47 (Timothy Olyphant) es miembro de una supersecreta, omnipresente, poderosa y chiripitifláutica red de asesinos entrenados por la Iglesia, cuya última misión es asesinar el nuevo presidente ruso. Por algún extraño motivo, que ni el Agente 47, ni el público ni sus señoras madres logran entender, la cosa sale mal, y el protagonista ha de acabar con la única testigo del asunto: Nika (Olga Kurylenko), una mujer de vida alegre y ropero escueto.
Parece ser que “Hitman” tuvo problemas de rodaje, que terminaron con las posaderas de Xavier Gens -el director- en la fría calle, y con algún otro rodando escenas extra para tapar agujeros (y para sonrojo de muchos, reciclando planos que se repiten en la película). Quizá por esto, o simplemente quizá sea un caso de incompetencia general, la historia no tiene ni pies ni cabeza. La película, a nivel visual es mediocre, las escenas de acción son del montón, quizá un poco más rojas, las actuaciones son marmóleas en su mayor parte, la banda sonora es de un estridente estándar... pero el guión, el guión es para ponerle un pleito.
No es una cuestión de que los personajes sean planos o artificiales, o la trama sea increíble o esté cogida por los pelos.
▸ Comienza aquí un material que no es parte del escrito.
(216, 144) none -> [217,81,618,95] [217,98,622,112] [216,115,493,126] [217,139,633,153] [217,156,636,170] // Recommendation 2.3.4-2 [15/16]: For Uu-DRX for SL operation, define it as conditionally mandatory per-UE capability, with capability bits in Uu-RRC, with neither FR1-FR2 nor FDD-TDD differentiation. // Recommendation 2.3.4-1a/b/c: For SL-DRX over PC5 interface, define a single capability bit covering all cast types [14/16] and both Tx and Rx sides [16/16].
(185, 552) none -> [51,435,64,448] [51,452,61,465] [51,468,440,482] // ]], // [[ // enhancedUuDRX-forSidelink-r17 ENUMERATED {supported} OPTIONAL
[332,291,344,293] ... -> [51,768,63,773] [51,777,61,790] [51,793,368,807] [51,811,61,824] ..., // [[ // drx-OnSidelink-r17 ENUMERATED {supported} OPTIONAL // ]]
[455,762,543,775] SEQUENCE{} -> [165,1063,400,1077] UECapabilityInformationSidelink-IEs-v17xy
Es que, llanamente, no tiene sentido. Empieza con el protagonista siendo traicionado por los suyos, y de la misteriosa organización no se sabe nunca nada más. Luego 47 ha de encontrar a Nika, sólo cuenta con una foto de ella, pero en lo que se pasa de un plano a otro aparece aporreando su puerta. Por ahí aparece la CIA sin saberse cómo, para luego desaparecer de forma igualmente misteriosa. En fin, un auténtico despropósito.
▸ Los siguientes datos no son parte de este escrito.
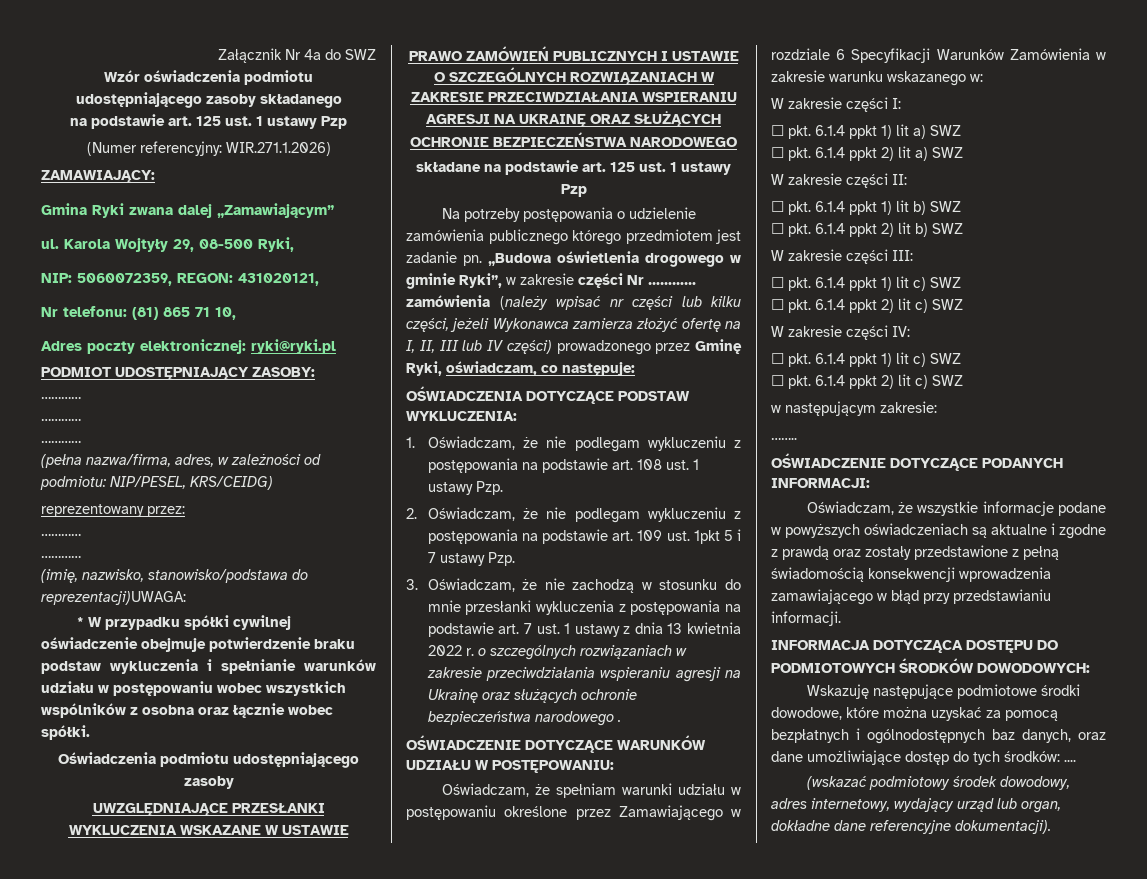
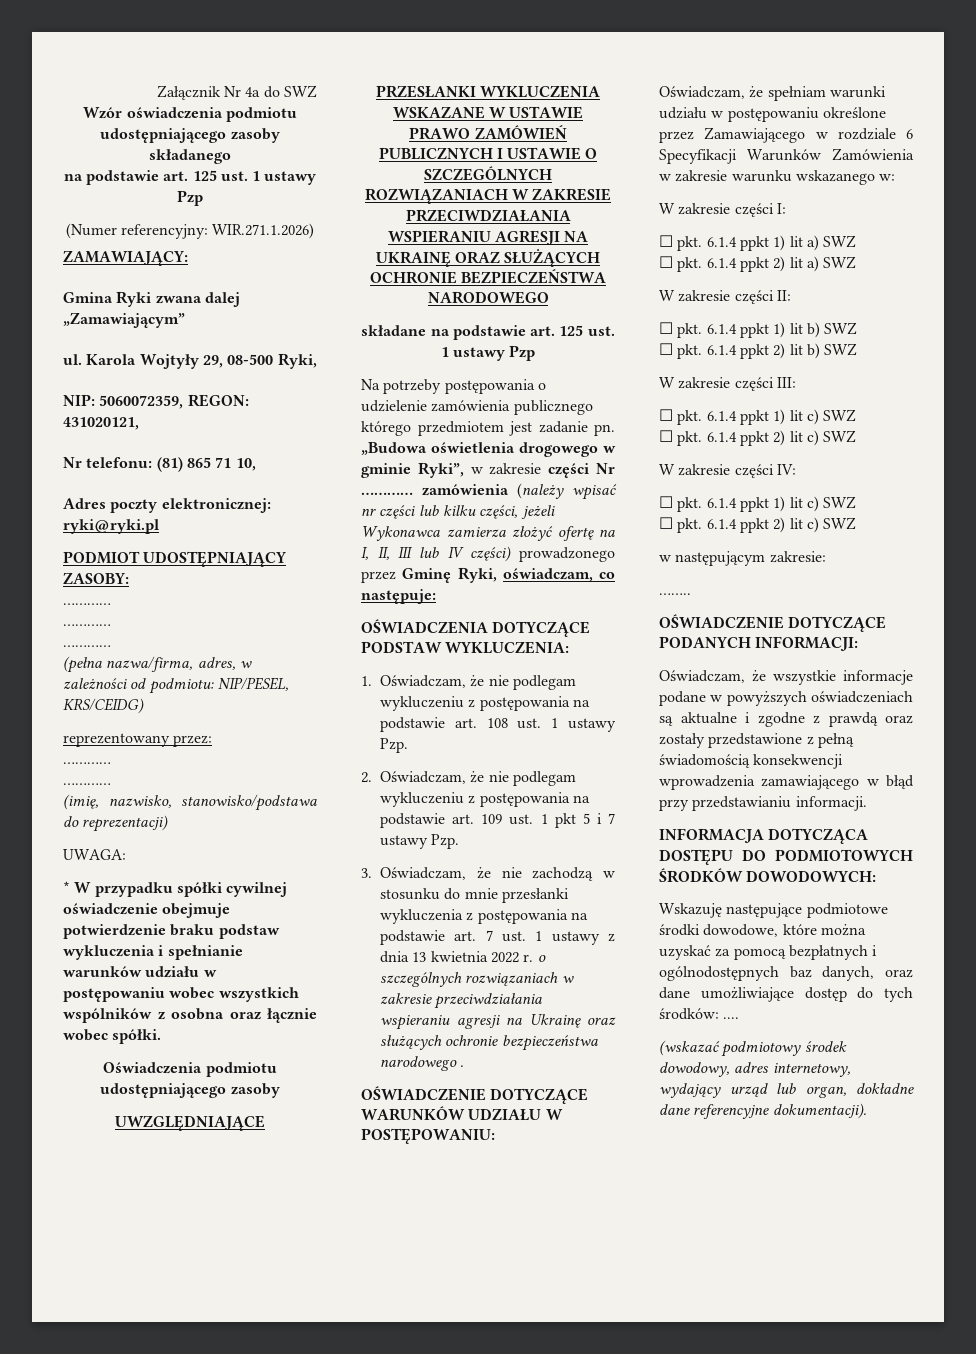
[41,591,186,605] reprezentacji)UWAGA: -> [82,815,169,832] [63,849,126,860] reprezentacji) // UWAGA:
[693,530,720,544] 1pkt -> [540,813,576,828] 1 pkt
Personalmente, nunca entenderé el ascenso de Timothy Olyphant a unos papeles de cierto caché (como éste o el de antagonista de “La jungla 4.0”); no tiene un atractivo especial, su carisma es escaso -tanto para hacer de bueno como de malo- y desde luego para instigar alguna emoción en el respetable tendría que pasar las uñas por una pizarra. Olga Kurylenko no puede superar el maltrato de su papel, y algo deja ver en “Hitman” (aparte de su anatomía) que hace necesaria alguna película seria para comprobar su talento. Por ahí aparecen también Dougray Scott y Robert Knepper, este último en un papel que no le hace justicia, siendo como es probablemente el mejor villano de todo el Hollywood actual.
En fin, una decepción continua, sólo recomendada para aquellos que todavía necesiten ir al cine para ver a una mujer ligera de ropa.